Au début de cette année, nous avions un condisciple assez intelligent, pas méchant, mais qui, par suite d’une longue habitude de nonchaloir, était toujours en faute et traînait lamentablement à la queue. Le Père ne le punissait jamais : en revanche, il ne perdait pas une occasion de l’humilier devant nous et l’appelait notre déshonneur. La pointe finit par entrer. Un beau jour, en sortant de classe, le malheureux dit au professeur en pleurant : « Mon Père, donnez-moi toutes les punitions que vous voudrez ; mais ne me méprisez pas comme ça ! — Allons, dit le Père : je vois avec plaisir que le bois n’est pas encore tout à fait sec. Je ne vous mépriserai plus ; mais donnez-moi un peu plus souvent occasion de vous estimer. » De ce jour, l’élève devint bon.

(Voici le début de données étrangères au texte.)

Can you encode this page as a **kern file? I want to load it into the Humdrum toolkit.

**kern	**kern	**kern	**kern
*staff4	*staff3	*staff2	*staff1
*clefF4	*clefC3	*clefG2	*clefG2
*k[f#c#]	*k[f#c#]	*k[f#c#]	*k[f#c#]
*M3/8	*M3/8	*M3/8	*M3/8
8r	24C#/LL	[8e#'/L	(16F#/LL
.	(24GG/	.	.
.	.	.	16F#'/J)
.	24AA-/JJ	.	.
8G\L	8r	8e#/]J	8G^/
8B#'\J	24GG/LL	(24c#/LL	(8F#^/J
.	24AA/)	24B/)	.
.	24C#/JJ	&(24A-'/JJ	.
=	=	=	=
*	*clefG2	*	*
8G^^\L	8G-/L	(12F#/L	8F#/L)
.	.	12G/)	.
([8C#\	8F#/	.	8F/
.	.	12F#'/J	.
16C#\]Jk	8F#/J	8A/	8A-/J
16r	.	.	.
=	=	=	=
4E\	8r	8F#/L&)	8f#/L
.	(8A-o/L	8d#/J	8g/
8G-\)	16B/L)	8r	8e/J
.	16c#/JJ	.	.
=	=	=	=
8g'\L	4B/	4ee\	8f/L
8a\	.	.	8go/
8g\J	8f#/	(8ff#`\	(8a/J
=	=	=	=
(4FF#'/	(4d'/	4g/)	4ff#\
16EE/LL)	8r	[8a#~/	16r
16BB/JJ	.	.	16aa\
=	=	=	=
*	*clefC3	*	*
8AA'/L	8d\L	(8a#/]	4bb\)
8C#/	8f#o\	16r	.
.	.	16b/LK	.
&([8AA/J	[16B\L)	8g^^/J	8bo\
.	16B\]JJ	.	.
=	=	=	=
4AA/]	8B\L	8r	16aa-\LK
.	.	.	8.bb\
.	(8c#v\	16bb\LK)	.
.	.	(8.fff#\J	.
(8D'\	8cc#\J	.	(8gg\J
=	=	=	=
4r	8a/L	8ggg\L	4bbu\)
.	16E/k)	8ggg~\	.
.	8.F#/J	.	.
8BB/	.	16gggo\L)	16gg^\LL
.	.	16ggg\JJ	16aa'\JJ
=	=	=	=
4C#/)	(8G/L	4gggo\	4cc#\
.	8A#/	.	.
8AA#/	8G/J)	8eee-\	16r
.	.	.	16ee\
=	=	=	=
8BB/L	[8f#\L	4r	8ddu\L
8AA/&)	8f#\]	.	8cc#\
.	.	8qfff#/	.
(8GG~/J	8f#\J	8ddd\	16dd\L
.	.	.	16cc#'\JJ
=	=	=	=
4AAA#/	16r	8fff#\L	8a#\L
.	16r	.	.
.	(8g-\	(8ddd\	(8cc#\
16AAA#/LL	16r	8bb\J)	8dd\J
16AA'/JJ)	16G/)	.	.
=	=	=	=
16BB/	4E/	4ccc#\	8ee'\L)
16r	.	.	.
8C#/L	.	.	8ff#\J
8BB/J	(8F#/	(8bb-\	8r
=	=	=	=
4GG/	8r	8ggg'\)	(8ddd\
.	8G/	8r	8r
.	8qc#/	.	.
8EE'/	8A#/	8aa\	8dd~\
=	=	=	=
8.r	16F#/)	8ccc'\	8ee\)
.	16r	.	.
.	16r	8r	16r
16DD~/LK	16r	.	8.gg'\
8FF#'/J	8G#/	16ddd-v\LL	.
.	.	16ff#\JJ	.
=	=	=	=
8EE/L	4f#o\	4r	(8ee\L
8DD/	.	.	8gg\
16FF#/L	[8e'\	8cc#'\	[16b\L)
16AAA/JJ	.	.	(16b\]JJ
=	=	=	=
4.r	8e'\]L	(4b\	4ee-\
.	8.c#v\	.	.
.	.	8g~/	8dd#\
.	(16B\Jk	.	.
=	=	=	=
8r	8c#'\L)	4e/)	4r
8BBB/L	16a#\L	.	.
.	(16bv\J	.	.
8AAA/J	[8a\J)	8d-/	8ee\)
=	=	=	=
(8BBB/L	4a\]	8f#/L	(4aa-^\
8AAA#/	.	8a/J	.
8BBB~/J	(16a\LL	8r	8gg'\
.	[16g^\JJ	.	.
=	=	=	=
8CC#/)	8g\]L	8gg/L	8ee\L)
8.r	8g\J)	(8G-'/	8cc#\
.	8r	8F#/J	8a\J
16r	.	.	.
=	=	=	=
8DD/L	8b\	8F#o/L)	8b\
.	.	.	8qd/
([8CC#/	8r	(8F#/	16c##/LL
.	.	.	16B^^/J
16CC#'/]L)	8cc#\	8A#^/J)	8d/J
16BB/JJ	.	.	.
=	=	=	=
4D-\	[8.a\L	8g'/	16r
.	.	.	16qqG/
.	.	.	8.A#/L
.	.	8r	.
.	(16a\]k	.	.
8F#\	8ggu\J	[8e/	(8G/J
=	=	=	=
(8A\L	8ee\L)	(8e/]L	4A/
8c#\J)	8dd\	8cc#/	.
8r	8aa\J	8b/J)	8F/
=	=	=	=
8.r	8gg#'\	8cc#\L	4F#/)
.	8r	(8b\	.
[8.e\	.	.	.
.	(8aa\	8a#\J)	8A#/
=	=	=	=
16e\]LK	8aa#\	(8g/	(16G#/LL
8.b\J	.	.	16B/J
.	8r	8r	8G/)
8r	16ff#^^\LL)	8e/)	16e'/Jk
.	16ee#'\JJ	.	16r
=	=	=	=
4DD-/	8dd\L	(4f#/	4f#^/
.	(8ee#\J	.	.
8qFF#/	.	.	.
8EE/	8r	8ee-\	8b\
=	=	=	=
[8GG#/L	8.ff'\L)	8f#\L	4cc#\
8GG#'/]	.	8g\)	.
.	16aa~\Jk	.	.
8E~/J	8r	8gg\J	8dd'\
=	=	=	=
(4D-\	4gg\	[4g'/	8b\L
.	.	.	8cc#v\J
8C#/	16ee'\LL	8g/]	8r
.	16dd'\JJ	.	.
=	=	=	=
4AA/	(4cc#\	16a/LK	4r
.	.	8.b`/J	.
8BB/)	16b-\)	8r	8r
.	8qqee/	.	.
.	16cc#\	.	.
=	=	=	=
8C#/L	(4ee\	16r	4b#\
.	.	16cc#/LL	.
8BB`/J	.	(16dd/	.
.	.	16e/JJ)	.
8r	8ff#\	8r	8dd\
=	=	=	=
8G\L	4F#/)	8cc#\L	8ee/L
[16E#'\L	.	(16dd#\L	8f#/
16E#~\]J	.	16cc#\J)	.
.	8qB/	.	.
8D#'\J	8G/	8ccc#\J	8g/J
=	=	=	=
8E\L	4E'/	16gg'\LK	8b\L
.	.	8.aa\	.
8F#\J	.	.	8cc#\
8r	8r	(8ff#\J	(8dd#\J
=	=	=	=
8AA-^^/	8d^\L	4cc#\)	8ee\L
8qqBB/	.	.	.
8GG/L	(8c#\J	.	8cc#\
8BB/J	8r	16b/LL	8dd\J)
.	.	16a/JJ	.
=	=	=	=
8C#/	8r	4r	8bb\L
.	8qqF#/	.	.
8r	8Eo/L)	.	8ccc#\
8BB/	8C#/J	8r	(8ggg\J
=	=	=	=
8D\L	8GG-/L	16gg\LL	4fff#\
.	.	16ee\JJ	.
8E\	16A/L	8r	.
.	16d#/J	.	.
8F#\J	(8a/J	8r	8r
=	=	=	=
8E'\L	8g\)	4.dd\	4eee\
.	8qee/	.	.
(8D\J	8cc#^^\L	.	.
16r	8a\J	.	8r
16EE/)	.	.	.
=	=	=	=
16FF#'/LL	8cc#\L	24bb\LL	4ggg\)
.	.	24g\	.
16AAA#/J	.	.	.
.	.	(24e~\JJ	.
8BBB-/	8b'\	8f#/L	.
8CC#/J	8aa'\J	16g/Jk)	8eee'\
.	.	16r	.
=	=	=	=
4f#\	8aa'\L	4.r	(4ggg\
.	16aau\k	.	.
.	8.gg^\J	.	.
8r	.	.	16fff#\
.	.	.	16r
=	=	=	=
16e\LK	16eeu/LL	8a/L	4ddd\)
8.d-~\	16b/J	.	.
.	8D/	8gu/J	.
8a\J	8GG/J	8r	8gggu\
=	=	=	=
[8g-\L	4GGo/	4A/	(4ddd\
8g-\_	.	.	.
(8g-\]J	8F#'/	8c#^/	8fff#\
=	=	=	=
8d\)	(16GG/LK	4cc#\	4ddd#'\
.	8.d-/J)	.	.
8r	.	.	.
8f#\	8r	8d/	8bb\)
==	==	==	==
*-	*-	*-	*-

Un autre de nos camarades, pas plus méchant que celui-ci, mais très jeune et très étourdi, écoutait peu et remuait beaucoup. Une première, puis une seconde fois, sans se fâcher, le Père le rappela à l’ordre ; la troisième fois, il lui infligea cinq minutes d’arrêts. Le bonhomme, peu habitué par ses autres maîtres à recevoir des paquets si minces, se mit à rire et se frotta les mains sous la table, en se disant que, pour si peu, il n’y avait point à se gêner. Le professeur feignit de n’avoir rien vu ; mais, un instant après, comme l’étourdi avait encore le nez au vent, il l’apostropha : « Un tel, je vous croyais plus intelligent que cela. — Pourquoi ? — Vous n’avez pas compris tout à l’heure que les cinq minutes d’arrêts étaient un avertissement paternel ? Puisqu’elles n’ont pas suffi, vous en ferez trois heures, et ne m’obligez plus à m’interrompre pour vous punir. » Depuis, une ou deux fois encore, il eut à fulminer l’avertissement : il le faisait, sans mot dire, en montrant ses cinq doigts, et c’était assez. Le jeune homme s’est rangé comme tous les autres.
Dans un des cours inférieurs où la classe est coupée d’une petite récréation au grand air, voici le truc ingénieux que le professeur emploie pour tenir en respect quelques petits écervelés. Il écrit au tableau, bien en vue de tous, le mot RÉCRÉATION. Un gamin s’oublie-t-il, le Père l’envoie effacer, selon la gravité de la faute, une ou plusieurs lettres : on devine les angoisses et les efforts de sagesse que provoque chaque nouvelle suppression. Quelquefois, par commisération pour les innocents, il leur accorde, en récompense d’une bonne note, la faveur de rétablir une lettre ; mais si, à l’heure réglementaire, le tableau est vide, on ne va pas en récréation. Le professeur n’a pas besoin de tirer la morale : les enfants le font. Les coupables ne sont pas fiers et les autres se chargent, après la classe, de leur inculquer la contrition avec le ferme propos de s’amender.